I tried to write the commit message based on the bug report we got. So
yes, it's possible the it is not correct as I was not really involved
and might missinterpret it.
> We would like to know if this patch really solved an issue they
> observed.
Yes, it fixes the reported problem.
> A good data point to know is what adapter they're using.
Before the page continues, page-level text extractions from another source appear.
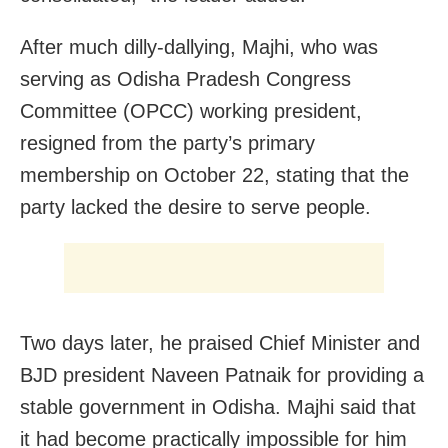
After much dilly-dallying, Majhi, who was
serving as Odisha Pradesh Congress
Committee (OPCC) working president,
resigned from the party’s primary
membership on October 22, stating that the
party lacked the desire to serve people.
Two days later, he praised Chief Minister and
BJD president Naveen Patnaik for providing a
stable government in Odisha. Majhi said that
it had become practically impossible for him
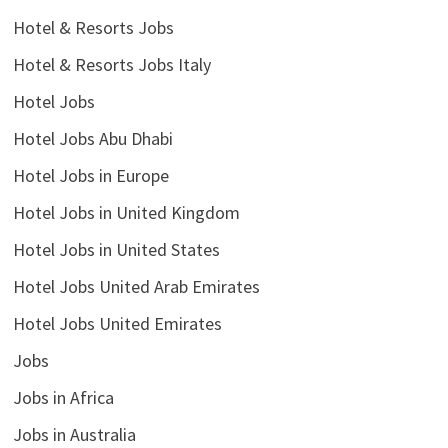
Hotel & Resorts Jobs
Hotel & Resorts Jobs Italy
Hotel Jobs
Hotel Jobs Abu Dhabi
Hotel Jobs in Europe
Hotel Jobs in United Kingdom
Hotel Jobs in United States
Hotel Jobs United Arab Emirates
Hotel Jobs United Emirates
Jobs
Jobs in Africa
Jobs in Australia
A bunch of different HPE cards which show this log entry: SN1700E,
SN1610E and SN1200E.
> If that adapter supports hybrid sgl (i.e. phba->cfg_xpsgl), then we
> would have set the max sg_tablesize = LPFC_MAX_SG_TABLESIZE = 0xffff.
>
> But even then, this patch implies that dma_map_sg() returned a crazy
> huge amount with the MSB set.
Sure, though this seems to be the case.
One noteworthy information is that DIF needs to be enabled to trigger
it:
# cat /sys/module/lpfc/parameters/lpfc_enable_bg
1
# cat /sys/module/lpfc/parameters/lpfc_prot_guard
2
Thanks,
Daniel
On Wed, Jan 17, 2024 at 11:56:27AM +0100, Daniel Wagner wrote:
> Hi Dick,
>
> On Fri, Dec 22, 2023 at 10:04:50AM -0800, Dick Kennedy wrote:
> > The change is good, however, I don't think this was really the
> > problem.
>
> I tried to write the commit message based on the bug report we got. So
> yes, it's possible the it is not correct as I was not really involved
> and might missinterpret it.
Any chance to get this moving forward?
On Wed, 20 Dec 2023 17:26:58 +0100, Daniel Wagner wrote:
> LUNs going into “failed ready running” state observed on >1T and on
> even numbers of size (2T, 4T, 6T, 8T and 10T). The issue occurs when
> DIF is enabled at the host.
>
> The kernel logs:
>
> Cannot setup S/G List for HBAIO segs 1/1 SGL 512 SCSI 256: 3 0
>
> [...]
Applied to 6.8/scsi-fixes, thanks!
[1/1] scsi: lpfc: use unsigned type for num_sge
https://git.kernel.org/mkp/scsi/c/d6c1b19153f9
--
Martin K. Petersen Oracle Linux Engineering